## 正文段落:
▽

本文探讨了寻找最长摆动子序列(Wiggle Subsequence)的多种算法,包括双指针法、一维动态规划及贪心算法,对比了它们的时间与空间复杂度,并通过实例说明了每种方法的实现细节。
376. Wiggle Subsequence
A sequence of numbers is called a wiggle sequence if the differences between successive numbers strictly alternate between positive and negative. The first difference (if one exists) may be either positive or negative. A sequence with fewer than two elements is trivially a wiggle sequence.
For example, [1,7,4,9,2,5] is a wiggle sequence because the differences (6,-3,5,-7,3) are alternately positive and negative. In contrast, [1,4,7,2,5] and [1,7,4,5,5] are not wiggle sequences, the first because its first two differences are positive and the second because its last difference is zero.

△

## 数据记录:

▽

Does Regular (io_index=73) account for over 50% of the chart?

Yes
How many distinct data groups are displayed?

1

△
▽

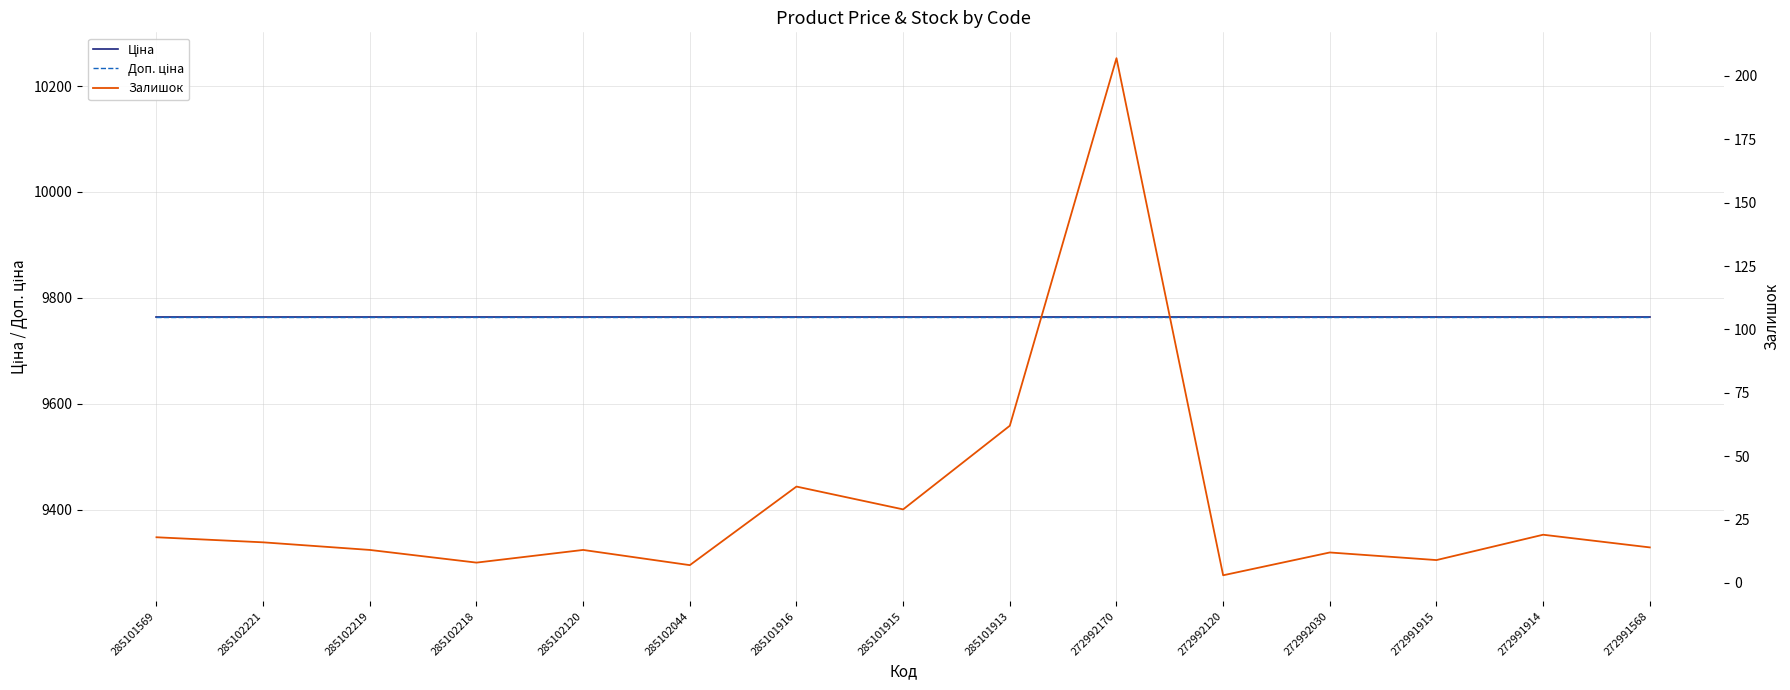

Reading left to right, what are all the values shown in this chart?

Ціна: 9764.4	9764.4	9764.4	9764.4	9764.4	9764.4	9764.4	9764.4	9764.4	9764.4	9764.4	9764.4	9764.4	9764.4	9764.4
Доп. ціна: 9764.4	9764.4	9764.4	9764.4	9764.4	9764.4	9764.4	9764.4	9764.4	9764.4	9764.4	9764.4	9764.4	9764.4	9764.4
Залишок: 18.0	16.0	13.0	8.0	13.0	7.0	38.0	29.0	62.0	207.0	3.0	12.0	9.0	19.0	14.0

△

请把讲摆动序列的这段正文从“376. Wiggle Subsequence”开始,一直到“a wiggle sequence.”为止,一字不差地誊写下来。 上面的数据与本练习无关,无需查看。

376. Wiggle Subsequence
A sequence of numbers is called a wiggle sequence if the differences between successive numbers strictly alternate between positive and negative. The first difference (if one exists) may be either positive or negative. A sequence with fewer than two elements is trivially a wiggle sequence.